| Input |
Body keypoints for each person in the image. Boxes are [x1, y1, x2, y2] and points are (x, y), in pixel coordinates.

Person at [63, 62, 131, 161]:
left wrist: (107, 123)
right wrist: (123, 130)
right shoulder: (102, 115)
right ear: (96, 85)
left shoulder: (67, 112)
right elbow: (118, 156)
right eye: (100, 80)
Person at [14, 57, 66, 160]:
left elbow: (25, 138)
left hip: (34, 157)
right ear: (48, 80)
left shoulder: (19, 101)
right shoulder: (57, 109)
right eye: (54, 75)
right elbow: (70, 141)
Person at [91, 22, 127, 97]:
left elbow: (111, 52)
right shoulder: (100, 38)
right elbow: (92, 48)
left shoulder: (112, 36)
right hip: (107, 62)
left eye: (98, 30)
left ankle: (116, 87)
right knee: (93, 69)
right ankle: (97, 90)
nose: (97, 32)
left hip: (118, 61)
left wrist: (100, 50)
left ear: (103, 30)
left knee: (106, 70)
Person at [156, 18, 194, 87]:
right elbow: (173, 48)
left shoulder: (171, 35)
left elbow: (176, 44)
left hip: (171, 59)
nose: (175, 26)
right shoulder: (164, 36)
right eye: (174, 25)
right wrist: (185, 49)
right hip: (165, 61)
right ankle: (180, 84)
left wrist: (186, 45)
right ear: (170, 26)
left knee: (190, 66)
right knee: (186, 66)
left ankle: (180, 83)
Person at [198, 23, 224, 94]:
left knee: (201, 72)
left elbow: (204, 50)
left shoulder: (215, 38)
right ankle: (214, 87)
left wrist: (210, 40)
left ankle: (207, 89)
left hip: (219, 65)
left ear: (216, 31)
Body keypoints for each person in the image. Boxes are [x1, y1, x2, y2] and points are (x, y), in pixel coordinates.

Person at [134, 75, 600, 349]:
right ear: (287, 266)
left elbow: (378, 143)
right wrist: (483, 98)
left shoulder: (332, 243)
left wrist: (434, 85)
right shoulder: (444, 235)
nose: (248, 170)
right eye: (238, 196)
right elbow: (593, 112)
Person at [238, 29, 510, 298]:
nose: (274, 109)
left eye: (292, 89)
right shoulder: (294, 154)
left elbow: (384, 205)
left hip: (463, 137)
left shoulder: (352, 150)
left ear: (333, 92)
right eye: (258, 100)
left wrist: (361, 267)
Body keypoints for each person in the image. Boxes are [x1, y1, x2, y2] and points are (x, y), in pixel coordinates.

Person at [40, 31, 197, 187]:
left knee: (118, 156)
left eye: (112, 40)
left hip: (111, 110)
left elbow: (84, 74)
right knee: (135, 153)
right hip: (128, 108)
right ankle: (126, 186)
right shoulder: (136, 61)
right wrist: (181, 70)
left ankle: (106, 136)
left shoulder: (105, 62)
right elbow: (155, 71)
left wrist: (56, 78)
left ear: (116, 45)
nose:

| Work instruction |
In the entries above, find every line holding the word "knee" and copy it out.

| Written answer |
right knee: (93, 69)
left knee: (106, 70)
left knee: (190, 66)
right knee: (186, 66)
left knee: (201, 72)
left knee: (118, 156)
right knee: (135, 153)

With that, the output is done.